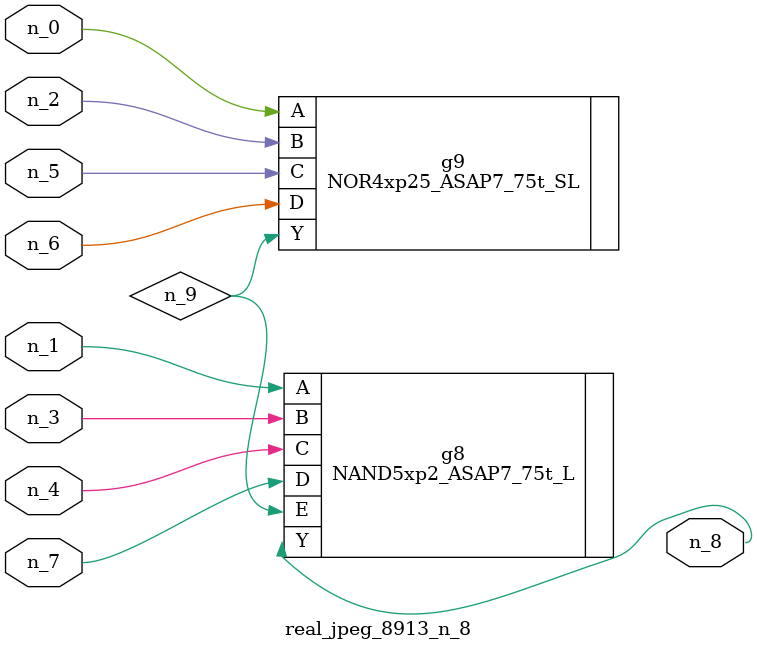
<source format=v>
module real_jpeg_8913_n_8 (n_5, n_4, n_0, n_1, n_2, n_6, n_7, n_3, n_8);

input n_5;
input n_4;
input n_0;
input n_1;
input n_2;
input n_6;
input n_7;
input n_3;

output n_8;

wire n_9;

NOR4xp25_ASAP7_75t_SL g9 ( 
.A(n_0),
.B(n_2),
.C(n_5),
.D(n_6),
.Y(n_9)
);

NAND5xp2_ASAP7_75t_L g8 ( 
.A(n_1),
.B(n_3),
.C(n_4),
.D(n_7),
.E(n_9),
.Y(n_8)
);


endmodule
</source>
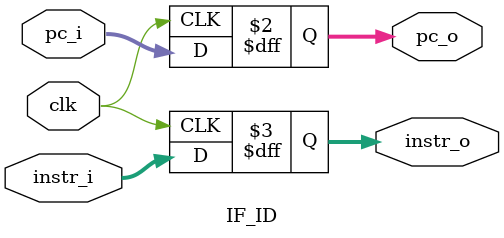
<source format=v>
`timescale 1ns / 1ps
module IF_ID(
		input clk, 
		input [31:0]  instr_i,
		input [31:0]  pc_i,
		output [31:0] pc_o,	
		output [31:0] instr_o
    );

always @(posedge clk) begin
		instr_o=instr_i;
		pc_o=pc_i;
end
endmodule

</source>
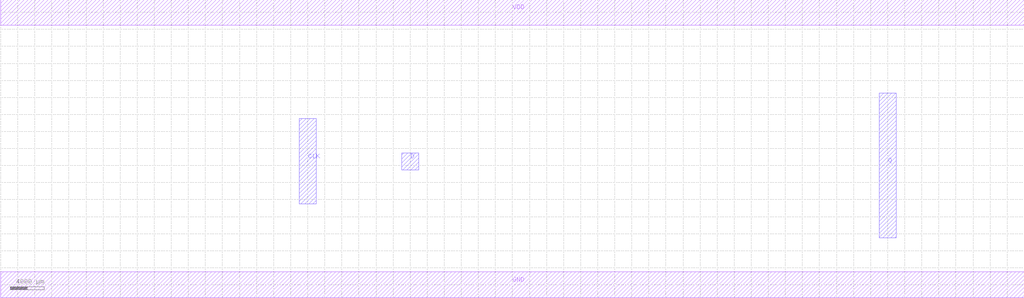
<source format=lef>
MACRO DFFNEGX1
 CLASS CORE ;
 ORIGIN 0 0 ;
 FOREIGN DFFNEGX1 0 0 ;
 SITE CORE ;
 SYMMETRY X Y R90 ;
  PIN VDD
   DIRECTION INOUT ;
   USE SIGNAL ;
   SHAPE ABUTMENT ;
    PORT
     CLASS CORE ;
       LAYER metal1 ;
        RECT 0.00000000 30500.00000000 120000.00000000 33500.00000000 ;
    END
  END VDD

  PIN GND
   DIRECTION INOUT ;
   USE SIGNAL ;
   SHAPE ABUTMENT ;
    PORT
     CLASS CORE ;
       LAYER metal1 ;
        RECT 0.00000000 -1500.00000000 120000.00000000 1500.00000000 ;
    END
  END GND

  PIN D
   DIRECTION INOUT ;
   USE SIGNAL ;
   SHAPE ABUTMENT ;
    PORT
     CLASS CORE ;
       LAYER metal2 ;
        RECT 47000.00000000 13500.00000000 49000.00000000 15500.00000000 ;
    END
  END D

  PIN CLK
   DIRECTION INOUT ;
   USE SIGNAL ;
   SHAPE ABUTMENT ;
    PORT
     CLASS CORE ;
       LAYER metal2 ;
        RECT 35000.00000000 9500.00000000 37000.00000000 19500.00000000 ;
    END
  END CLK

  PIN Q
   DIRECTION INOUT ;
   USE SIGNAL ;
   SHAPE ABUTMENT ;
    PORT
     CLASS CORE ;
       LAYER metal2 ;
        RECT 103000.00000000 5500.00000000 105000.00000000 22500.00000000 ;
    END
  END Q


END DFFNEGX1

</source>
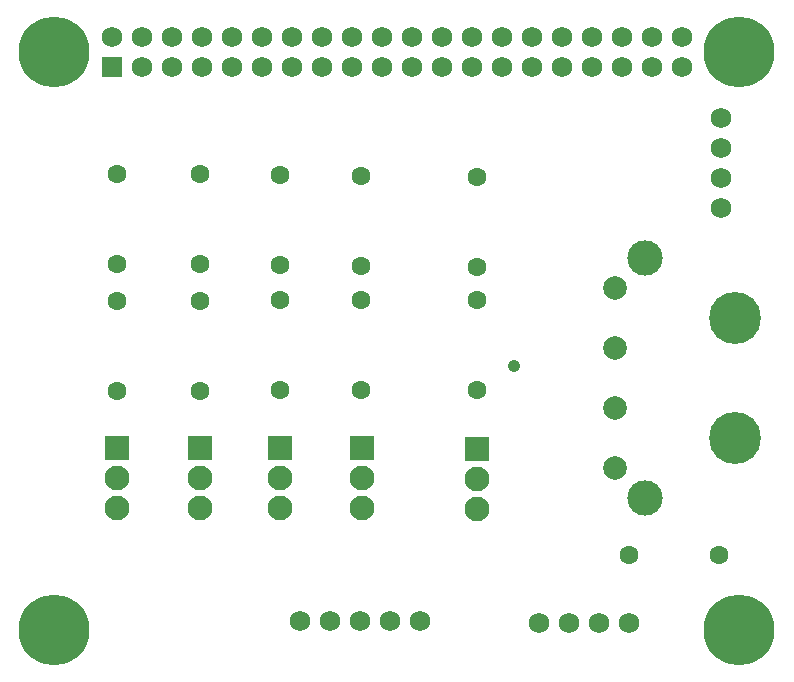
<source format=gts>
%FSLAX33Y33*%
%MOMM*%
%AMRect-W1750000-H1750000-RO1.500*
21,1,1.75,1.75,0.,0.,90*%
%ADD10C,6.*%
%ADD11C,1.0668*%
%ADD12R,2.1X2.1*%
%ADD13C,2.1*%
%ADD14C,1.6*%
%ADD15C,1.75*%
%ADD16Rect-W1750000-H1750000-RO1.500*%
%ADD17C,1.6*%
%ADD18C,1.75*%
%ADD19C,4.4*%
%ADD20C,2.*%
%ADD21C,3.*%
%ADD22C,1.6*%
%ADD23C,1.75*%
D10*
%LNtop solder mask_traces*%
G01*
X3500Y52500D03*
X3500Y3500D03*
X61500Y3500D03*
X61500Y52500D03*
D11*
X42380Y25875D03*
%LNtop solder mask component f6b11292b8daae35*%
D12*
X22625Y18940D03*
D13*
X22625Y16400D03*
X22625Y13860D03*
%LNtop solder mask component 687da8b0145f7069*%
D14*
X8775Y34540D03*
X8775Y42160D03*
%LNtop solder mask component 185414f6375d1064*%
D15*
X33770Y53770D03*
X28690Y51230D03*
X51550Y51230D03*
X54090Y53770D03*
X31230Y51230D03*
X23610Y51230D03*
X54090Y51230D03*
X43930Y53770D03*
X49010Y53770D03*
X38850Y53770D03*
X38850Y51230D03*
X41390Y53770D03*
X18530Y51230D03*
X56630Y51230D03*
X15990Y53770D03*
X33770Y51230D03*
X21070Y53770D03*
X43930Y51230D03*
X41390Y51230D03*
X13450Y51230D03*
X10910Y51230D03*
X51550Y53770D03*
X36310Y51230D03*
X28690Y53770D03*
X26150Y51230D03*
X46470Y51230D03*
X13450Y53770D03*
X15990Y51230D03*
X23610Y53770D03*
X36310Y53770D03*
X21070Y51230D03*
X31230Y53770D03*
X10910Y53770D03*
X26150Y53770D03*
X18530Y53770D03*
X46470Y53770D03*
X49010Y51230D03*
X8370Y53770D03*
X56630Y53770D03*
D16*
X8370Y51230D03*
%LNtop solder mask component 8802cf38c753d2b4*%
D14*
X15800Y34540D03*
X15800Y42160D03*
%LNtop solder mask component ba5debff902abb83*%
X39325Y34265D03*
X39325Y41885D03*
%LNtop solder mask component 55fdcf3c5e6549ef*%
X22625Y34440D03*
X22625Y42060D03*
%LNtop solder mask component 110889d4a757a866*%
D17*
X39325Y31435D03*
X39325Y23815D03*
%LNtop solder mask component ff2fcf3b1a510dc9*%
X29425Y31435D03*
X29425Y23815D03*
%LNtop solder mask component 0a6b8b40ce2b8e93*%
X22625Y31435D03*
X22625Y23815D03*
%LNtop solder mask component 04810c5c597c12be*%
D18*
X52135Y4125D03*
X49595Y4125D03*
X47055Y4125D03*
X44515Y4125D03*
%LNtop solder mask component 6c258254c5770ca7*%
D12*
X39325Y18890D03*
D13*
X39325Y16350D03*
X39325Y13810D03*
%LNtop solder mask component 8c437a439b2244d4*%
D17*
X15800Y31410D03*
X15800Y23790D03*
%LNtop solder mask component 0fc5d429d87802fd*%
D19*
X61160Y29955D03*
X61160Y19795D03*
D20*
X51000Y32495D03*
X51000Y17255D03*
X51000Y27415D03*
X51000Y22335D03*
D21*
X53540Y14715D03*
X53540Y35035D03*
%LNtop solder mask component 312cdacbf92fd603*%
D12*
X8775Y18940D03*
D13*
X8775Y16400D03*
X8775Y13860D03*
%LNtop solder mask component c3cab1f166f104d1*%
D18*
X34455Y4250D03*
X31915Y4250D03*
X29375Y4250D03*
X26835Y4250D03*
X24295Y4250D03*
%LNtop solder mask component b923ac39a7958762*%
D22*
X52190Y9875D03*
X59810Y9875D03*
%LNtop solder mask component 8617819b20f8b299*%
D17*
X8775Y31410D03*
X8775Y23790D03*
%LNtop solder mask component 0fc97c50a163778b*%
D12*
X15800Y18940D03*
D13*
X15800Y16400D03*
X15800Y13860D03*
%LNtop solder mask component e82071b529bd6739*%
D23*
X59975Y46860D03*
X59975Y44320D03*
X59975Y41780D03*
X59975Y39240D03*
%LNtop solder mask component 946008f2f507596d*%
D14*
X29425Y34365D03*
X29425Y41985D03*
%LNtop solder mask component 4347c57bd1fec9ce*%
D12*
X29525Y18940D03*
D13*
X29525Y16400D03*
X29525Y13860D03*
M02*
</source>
#####
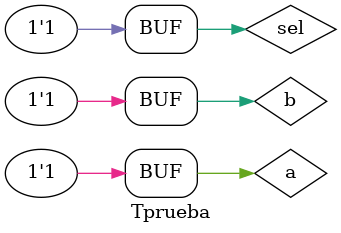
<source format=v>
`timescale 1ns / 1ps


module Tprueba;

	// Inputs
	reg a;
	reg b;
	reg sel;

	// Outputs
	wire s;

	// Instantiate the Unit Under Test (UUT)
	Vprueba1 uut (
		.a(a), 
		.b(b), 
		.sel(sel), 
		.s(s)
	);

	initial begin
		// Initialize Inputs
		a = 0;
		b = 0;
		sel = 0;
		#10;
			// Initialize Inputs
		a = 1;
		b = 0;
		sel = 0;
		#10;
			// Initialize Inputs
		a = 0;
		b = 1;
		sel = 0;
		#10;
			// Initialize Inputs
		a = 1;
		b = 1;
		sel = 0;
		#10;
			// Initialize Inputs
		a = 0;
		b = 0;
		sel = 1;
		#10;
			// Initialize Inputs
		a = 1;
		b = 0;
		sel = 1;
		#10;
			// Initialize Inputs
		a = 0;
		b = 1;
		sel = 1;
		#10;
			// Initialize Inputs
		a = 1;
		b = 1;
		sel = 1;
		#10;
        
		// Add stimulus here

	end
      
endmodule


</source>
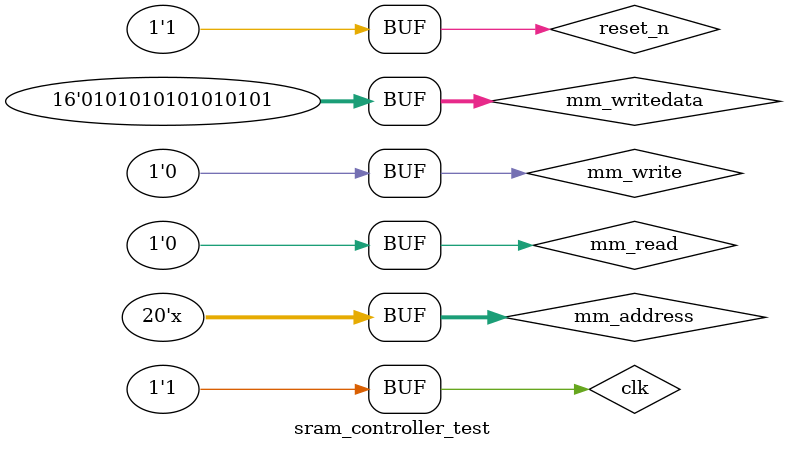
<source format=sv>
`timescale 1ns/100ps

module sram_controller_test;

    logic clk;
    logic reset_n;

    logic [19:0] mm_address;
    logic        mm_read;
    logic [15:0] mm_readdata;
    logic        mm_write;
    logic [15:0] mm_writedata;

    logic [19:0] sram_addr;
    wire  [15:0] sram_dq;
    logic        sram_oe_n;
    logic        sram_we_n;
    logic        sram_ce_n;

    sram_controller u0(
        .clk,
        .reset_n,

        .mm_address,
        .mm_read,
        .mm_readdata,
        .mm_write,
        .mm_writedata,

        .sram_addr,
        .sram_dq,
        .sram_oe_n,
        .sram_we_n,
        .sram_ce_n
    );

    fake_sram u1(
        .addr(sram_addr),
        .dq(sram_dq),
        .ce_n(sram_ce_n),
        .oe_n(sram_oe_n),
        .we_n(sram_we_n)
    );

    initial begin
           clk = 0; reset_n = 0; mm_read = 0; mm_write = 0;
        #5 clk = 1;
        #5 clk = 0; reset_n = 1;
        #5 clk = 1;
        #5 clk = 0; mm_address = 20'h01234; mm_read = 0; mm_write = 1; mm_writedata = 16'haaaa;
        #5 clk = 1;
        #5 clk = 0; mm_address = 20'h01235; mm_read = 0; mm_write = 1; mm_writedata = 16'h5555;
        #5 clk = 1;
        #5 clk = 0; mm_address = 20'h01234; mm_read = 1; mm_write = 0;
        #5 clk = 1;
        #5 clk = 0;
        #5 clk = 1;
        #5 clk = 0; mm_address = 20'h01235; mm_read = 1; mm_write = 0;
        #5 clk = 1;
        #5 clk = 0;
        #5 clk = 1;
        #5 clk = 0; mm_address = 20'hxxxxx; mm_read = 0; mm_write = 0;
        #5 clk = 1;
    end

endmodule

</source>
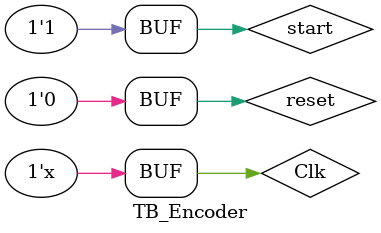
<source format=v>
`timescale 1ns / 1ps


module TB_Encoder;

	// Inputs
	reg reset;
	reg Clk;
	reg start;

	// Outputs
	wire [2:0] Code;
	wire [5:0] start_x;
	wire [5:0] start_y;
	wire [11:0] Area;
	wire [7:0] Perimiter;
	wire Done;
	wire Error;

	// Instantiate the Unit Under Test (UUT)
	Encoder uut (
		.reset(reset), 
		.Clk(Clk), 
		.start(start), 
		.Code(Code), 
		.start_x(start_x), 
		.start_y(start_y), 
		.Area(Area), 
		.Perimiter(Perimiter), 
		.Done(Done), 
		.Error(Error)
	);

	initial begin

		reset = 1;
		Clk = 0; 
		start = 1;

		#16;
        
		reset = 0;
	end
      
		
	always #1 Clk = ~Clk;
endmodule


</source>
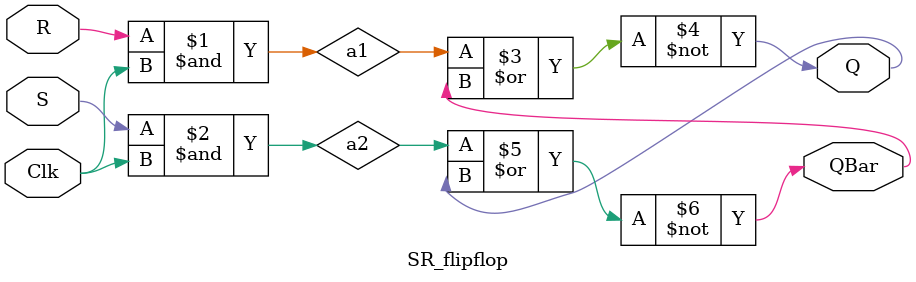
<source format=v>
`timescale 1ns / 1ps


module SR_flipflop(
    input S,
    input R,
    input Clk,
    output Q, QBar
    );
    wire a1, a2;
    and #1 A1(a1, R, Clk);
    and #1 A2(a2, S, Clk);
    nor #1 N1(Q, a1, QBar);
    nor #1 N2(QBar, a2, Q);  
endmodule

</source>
#####
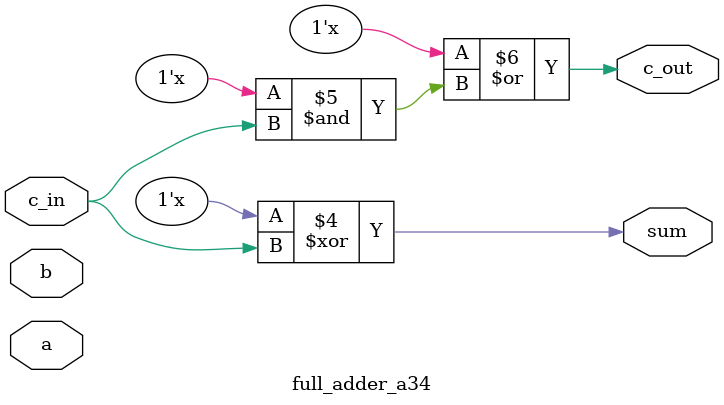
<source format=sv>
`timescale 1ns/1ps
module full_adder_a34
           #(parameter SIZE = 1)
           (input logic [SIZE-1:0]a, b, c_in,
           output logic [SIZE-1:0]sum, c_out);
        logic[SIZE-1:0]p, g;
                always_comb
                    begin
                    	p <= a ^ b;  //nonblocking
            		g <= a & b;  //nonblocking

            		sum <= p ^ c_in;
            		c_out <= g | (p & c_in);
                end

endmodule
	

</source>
#####
WHAT YOU HAVE TO DO: Give the number, and nothing else, of lines in the listing above that include the word "wire".

ANSWER: 11